● **WHAT IS BEING ASKED**: Reproduce the entries below in full and without error.

*** RECORDS SUPPLIED ***

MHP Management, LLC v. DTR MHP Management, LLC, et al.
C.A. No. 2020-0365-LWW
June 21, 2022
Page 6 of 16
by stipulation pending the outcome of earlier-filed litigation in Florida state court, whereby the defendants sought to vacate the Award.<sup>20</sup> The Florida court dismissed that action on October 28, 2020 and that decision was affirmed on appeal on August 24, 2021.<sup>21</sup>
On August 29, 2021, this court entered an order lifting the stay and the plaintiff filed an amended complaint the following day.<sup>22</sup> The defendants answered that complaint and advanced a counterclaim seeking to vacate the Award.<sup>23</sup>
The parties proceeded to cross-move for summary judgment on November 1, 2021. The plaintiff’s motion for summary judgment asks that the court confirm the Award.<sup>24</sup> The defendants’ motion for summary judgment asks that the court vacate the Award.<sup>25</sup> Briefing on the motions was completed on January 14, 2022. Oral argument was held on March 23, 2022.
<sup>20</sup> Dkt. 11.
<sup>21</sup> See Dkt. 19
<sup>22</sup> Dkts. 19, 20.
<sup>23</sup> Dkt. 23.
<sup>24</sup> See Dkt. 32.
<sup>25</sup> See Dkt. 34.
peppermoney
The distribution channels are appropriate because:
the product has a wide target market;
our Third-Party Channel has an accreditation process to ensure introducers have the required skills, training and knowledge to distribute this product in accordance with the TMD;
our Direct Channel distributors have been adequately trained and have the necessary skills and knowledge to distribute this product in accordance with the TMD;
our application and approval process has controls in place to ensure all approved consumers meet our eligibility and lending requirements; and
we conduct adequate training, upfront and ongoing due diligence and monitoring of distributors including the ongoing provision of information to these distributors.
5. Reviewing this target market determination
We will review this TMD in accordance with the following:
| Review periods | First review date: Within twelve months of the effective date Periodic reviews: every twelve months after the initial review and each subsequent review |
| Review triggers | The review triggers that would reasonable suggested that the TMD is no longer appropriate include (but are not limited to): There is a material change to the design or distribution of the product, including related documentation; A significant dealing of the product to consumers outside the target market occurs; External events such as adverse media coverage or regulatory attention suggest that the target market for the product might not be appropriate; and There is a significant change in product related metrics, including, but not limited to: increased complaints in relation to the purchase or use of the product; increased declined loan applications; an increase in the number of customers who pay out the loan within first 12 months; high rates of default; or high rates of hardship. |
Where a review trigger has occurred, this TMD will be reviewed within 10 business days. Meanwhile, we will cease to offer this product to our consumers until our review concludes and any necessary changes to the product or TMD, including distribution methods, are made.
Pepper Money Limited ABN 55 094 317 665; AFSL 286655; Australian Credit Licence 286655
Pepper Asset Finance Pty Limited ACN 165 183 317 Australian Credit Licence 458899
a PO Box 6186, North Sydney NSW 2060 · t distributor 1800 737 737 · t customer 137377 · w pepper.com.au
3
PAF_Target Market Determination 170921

*** End of RECORDS SUPPLIED ***

● **RESPONSE TO THE TASK**:
MHP Management, LLC v. DTR MHP Management, LLC, et al.
C.A. No. 2020-0365-LWW
June 21, 2022
Page 6 of 16
by stipulation pending the outcome of earlier-filed litigation in Florida state court, whereby the defendants sought to vacate the Award.<sup>20</sup> The Florida court dismissed that action on October 28, 2020 and that decision was affirmed on appeal on August 24, 2021.<sup>21</sup>
On August 29, 2021, this court entered an order lifting the stay and the plaintiff filed an amended complaint the following day.<sup>22</sup> The defendants answered that complaint and advanced a counterclaim seeking to vacate the Award.<sup>23</sup>
The parties proceeded to cross-move for summary judgment on November 1, 2021. The plaintiff’s motion for summary judgment asks that the court confirm the Award.<sup>24</sup> The defendants’ motion for summary judgment asks that the court vacate the Award.<sup>25</sup> Briefing on the motions was completed on January 14, 2022. Oral argument was held on March 23, 2022.
<sup>20</sup> Dkt. 11.
<sup>21</sup> See Dkt. 19
<sup>22</sup> Dkts. 19, 20.
<sup>23</sup> Dkt. 23.
<sup>24</sup> See Dkt. 32.
<sup>25</sup> See Dkt. 34.
peppermoney
The distribution channels are appropriate because:
the product has a wide target market;
our Third-Party Channel has an accreditation process to ensure introducers have the required skills, training and knowledge to distribute this product in accordance with the TMD;
our Direct Channel distributors have been adequately trained and have the necessary skills and knowledge to distribute this product in accordance with the TMD;
our application and approval process has controls in place to ensure all approved consumers meet our eligibility and lending requirements; and
we conduct adequate training, upfront and ongoing due diligence and monitoring of distributors including the ongoing provision of information to these distributors.
5. Reviewing this target market determination
We will review this TMD in accordance with the following:
| Review periods | First review date: Within twelve months of the effective date Periodic reviews: every twelve months after the initial review and each subsequent review |
| Review triggers | The review triggers that would reasonable suggested that the TMD is no longer appropriate include (but are not limited to): There is a material change to the design or distribution of the product, including related documentation; A significant dealing of the product to consumers outside the target market occurs; External events such as adverse media coverage or regulatory attention suggest that the target market for the product might not be appropriate; and There is a significant change in product related metrics, including, but not limited to: increased complaints in relation to the purchase or use of the product; increased declined loan applications; an increase in the number of customers who pay out the loan within first 12 months; high rates of default; or high rates of hardship. |
Where a review trigger has occurred, this TMD will be reviewed within 10 business days. Meanwhile, we will cease to offer this product to our consumers until our review concludes and any necessary changes to the product or TMD, including distribution methods, are made.
Pepper Money Limited ABN 55 094 317 665; AFSL 286655; Australian Credit Licence 286655
Pepper Asset Finance Pty Limited ACN 165 183 317 Australian Credit Licence 458899
a PO Box 6186, North Sydney NSW 2060 · t distributor 1800 737 737 · t customer 137377 · w pepper.com.au
3
PAF_Target Market Determination 170921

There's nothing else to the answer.